The Preferred Shares will be convertible into Common Shares of the Company at the option of the holder at any time or, if called for redemption, on the business day immediately preceding the date fixed for redemption, at a conversion price of (to be determined) per Common Share, being at a rate of (to be determined) Common Shares per $100 Par Value of Preferred Shares The conversion right shall be subject to the standard anti-dilution provisions. In the event that the holder of Preferred Shares exercises their conversion right following the notice of redemption, such holders will be entitled to receive declared and unpaid dividends.

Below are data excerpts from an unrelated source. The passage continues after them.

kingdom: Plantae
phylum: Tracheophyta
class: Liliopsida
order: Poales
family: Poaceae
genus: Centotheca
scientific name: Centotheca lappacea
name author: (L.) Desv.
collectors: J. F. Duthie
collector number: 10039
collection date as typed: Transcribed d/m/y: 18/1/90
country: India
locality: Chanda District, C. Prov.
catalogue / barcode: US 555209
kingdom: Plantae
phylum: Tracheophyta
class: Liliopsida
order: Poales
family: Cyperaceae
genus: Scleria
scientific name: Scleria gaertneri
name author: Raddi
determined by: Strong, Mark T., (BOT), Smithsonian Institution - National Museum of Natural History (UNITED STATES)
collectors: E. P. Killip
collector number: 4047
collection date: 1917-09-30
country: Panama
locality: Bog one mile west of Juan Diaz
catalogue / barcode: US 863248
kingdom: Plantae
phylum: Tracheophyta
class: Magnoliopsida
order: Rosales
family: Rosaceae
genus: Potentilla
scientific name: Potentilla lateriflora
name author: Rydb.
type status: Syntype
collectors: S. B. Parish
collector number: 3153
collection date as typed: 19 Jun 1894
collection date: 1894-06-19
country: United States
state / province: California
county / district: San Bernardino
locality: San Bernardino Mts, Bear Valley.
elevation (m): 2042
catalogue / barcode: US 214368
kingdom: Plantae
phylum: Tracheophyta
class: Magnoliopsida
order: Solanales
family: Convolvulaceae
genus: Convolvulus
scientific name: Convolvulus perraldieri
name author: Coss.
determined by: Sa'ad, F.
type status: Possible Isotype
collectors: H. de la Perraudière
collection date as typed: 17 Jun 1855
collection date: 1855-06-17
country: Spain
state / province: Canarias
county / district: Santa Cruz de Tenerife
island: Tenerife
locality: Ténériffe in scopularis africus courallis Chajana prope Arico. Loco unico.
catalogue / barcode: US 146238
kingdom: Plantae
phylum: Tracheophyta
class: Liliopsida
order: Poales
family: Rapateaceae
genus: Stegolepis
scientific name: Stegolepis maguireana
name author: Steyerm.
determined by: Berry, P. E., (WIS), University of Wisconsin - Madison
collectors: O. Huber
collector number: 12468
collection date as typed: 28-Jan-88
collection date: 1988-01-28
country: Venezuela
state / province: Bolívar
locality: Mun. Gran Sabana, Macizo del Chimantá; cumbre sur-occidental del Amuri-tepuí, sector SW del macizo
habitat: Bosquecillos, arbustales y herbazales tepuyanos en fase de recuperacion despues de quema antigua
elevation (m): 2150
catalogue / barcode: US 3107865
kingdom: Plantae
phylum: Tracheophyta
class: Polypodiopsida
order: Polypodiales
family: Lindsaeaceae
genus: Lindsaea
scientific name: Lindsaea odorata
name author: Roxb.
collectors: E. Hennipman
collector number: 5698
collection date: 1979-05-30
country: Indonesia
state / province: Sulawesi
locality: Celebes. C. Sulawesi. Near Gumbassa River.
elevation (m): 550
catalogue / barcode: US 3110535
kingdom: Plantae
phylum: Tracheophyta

The Preferred Shares will not be redeemable prior to September 12, 2012. On and after September 12, 20012 and prior to September 30, 2009, the Preferred Shares will be redeemable at the option of the Company, in whole or from time to time in part, on at least 30 days’ notice at a redemption price equal to Par plus accrued and unpaid interest, provided that the volume weighted average trading price of the Common Shares on The Toronto Stock Exchange (the “TSX”) for at least 20 trading days in any consecutive 30 day period ending five trading days prior to the date on which notice of redemption is given exceeds 135% of the Conversion Price. On and after September 30, 2014, the Preferred Shares will be redeemable at the option of the Company at any time, in whole or from time to time in part, at a redemption price equal to Par plus all declared and unpaid dividends.

This issue is unrated.

This issue will not be tracked by HIMIPref™:

  • Too small – it will be quite illiquid
  • Convertible – it will be more equity-like than compatible with the HIMIPref™ analysis
  • Not Rated

Updated, 2009-8-24: From the prospectus, dated 2009-8-20:

The Preferred Shares will be entitled to fixed cumulative preferential cash dividends, if, as and when declared by our board of directors at a rate of $9.00 per share per annum, to accrue from the date of original issue, payable in equal instalments of $4.50 per share on March 31 and September 30 of each year until (and including) March 31, 2015. Assuming an issue date of September 3, 2009, the first dividend will be payable on March 31, 2010 in the amount of $5.17808 per Preferred Share. From March 31, 2015 until March 31, 2016 and recalculated each anniversary thereafter, the rate of the annual dividend on the Preferred Shares (which will continue to be paid in equal semi-annual instalments on March 31 and September 30 of each year, the first such dividend to be payable on September 30, 2015) will be 6.28% above the five year Government of Canada benchmark bond rate as quoted on the Bloomberg page “GCAN5YR ” or comparable sources at 10:00 a.m. (Toronto time) on the tenth business day prior to March 31, 2015 and each subsequent anniversary date.

Update, 2009-9-3: Succesfully closed, trades as WES.PR.C.